De kunstwereld is in de loop der jaren opener en toegankelijker geworden. Zo word ik regelmatig benaderd door een galerie of een kunstenaar met mooi onderbouwde voorstellen. Er zijn veel meer kunstenaars en kunstkopers dan twintig jaar geleden en gelukkig wíllen meer mensen iets met kunst. Ook toevallige bezoekers of mensen die bij ons werken voelen zich betrokken en willen kunst kopen. Voor mijn werk zit ik graag - en vaak uren op een dag - op Instagram om alles te zien en te volgen. Onlangs was ik in Basel en postte ik een foto van een kunstwerk van een inmiddels zeer bekende kunstenaar op mijn Instagram account. Gewoon, omdat ik het een super sterk beeld vond. Het werk kostte een paar ton en is verkocht aan iemand die het door mijn post op het spoor kwam. Dan realiseer ik me tot mijn verbazing dat ik een soort influencer ben geworden. Mensen denken: als zij het post zal het wel goed zijn. (lacht). Ik kan denk ik wel zeggen dat ik verslaafd ben aan kunst en alles wat daaruit voortkomt: kunst kijken, kunst ophangen, kunstboeken lezen, naar openingen gaan, galeries en beurzen bezoeken. Kunst is mijn zuurstof. Gelukkig beperkt het zich tot nu toe tot een gezonde verslaving…(lacht).
Een goede bedrijfscollectie biedt ruimte voor vernieuwing. Iets wat vaststaat is gedoemd te mislukken want alles verandert. Daarom wil ik nieuwsgierig blijven en open staan voor nieuwe ontwikkelingen die de collectie verrijken.
MK We hopen natuurlijk dat je nog heel lang aan het roer van de AkzoNobel Art Foundation mag staan maar hoe zou je later herinnerd willen worden?

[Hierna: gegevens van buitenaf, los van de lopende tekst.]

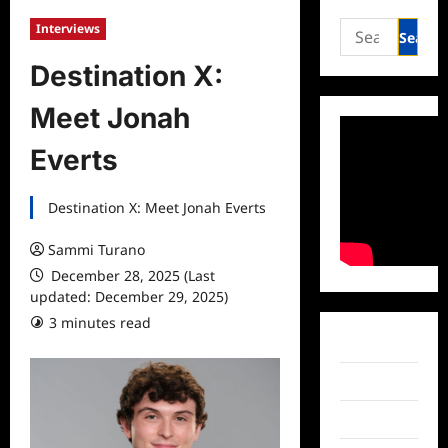
Search
Interviews
for:
Destination X:
Meet Jonah
Everts
Destination X: Meet Jonah Everts
Sammi Turano
December 28, 2025 (Last
updated: December 29, 2025)
3 minutes read
Facebook
Twitter
Instagram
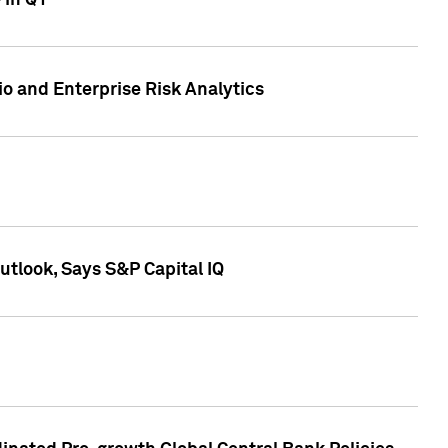
 in Q1
io and Enterprise Risk Analytics
tlook, Says S&P Capital IQ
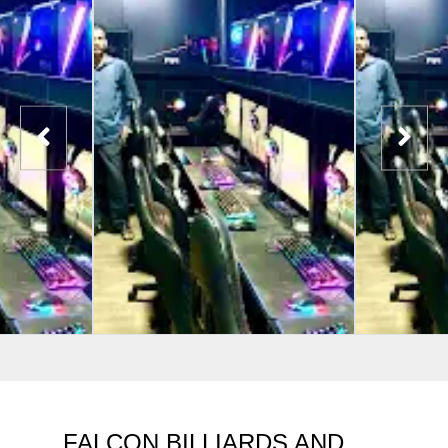
FALCON BILLIARDS AND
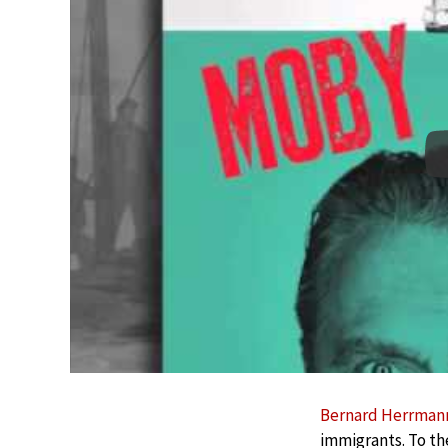
Bernard Herrman
immigrants. To the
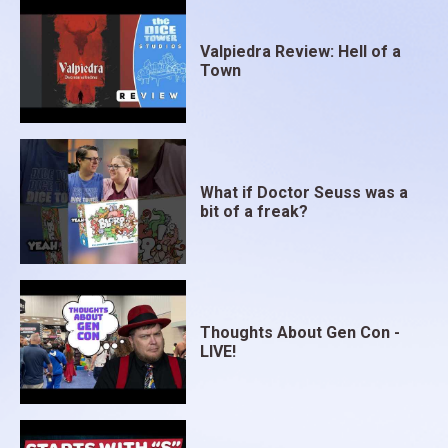
Valpiedra Review: Hell of a
Town
What if Doctor Seuss was a
bit of a freak?
Thoughts About Gen Con -
LIVE!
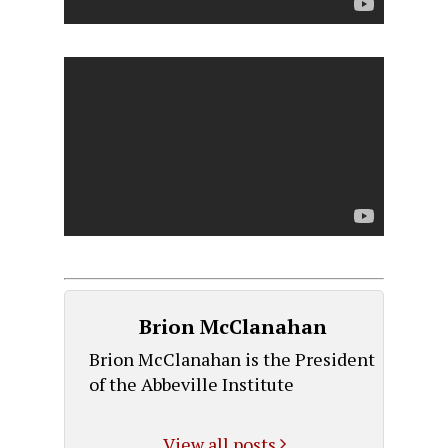
Brion McClanahan
Brion McClanahan is the President
of the Abbeville Institute
View all posts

HAT Als ik aan het einde van mijn werkzame leven bij AkzoNobel kan zeggen dat ik er, binnen mijn vermogen, in ben geslaagd om actuele en tijdloze thema’s binnen de kunst samen te brengen in een bijzondere collectie die - binnen en buiten het bedrijf - verbindt en inspireert ben ik een gelukkig mens. En of het nu gaat om een kunstenaar of een bezoeker, een medewerker of een museumdirecteur, dat is mij om het even. Alhoewel…de kunstenaar heeft bij mij wel een streepje voor!
MK Kunnen we spreken van een succesvol gearrangeerd huwelijk tussen jou en AkzoNobel?
HAT Er is inderdaad sprake van een gearrangeerd huwelijk met AkzoNobel. En inmiddels kennen we elkaar zó goed, en zijn we al zó lang samen dat we wel mogen concluderen dat er van beide kanten liefde is ontstaan. (lacht).